# [PASSAGE PROVIDED]
Your supposition is correct - there's no requirement that the first
uberblock that gets written to the uberblock array has to be in the
first slot.
The reason that this image has bad uberblocks in the first 4 slots is
that, in the current ZFS implementation, when you create a ZFS pool, the
first uberblock that gets written to disk has txg number 4, and the slot
that gets chosen for each uberblock is "txg_nr % nr_of_uberblock_slots".
So in fact, it's not that the first 4 uberblocks are bad, it's just that
the first 4 slots don't have any uberblocks in them yet.
However, even though currently it's txg nr 4 that gets written first,
this is an implementation-specific detail that we cannot (or should not)
rely upon.
So I think you're (mostly) right - in theory, a correct implementation
would have to search all the uberblock slots in all the 4 labels (2 at
the beginning of the partition and 2 at the end), for a total of 512
magic offsets, but this is not easy to do with libblkid because it only
looks for the magic values at hard-coded offsets (as opposed to being
able to implement a routine to look for a filesystem, which could use a
simple "for" statement).
This is why I decided to change your patch to look for VDEV_BOOT_MAGIC,
which I assumed was always there in the same place, but apparently this
does not seem to be the case.
Eric, do you know how this ZFS pool/filesystem was created?

# [PROBLEM 1]
Retype the part of the ZFS uberblock passage starting with "Your supposition is" and going on through "in them yet.".
# [PROBLEM 2]
Answer from the ZFS uberblock passage:
(a) In the current implementation, what txg number does the first uberblock written to disk have when a pool is created?
(b) How many magic offsets in total would a correct implementation have to search?
(c) Which magic value did the writer change the patch to look for?
The lines after this are from a separate source.

(Stored data)
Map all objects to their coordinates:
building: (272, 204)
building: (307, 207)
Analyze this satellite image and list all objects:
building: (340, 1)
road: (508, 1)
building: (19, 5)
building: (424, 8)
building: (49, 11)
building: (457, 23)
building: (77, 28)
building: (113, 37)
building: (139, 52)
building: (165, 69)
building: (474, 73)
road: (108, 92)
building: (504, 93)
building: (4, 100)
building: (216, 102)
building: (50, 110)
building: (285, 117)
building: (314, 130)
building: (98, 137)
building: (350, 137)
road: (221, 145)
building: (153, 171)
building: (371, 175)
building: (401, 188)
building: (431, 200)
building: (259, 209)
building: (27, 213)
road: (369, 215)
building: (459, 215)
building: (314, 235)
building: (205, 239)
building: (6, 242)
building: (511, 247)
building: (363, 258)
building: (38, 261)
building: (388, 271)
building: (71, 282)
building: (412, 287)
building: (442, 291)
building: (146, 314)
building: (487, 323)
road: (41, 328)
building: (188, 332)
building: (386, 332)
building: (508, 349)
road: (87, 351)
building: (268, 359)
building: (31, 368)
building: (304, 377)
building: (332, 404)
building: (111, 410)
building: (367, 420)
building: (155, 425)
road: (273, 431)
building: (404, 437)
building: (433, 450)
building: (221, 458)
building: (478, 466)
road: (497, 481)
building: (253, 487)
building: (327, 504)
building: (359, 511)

# [EXERCISE OUTPUT 1]
Your supposition is correct - there's no requirement that the first
uberblock that gets written to the uberblock array has to be in the
first slot.
The reason that this image has bad uberblocks in the first 4 slots is
that, in the current ZFS implementation, when you create a ZFS pool, the
first uberblock that gets written to disk has txg number 4, and the slot
that gets chosen for each uberblock is "txg_nr % nr_of_uberblock_slots".
So in fact, it's not that the first 4 uberblocks are bad, it's just that
the first 4 slots don't have any uberblocks in them yet.

# [EXERCISE OUTPUT 2]
(a) 4
(b) 512
(c) VDEV_BOOT_MAGIC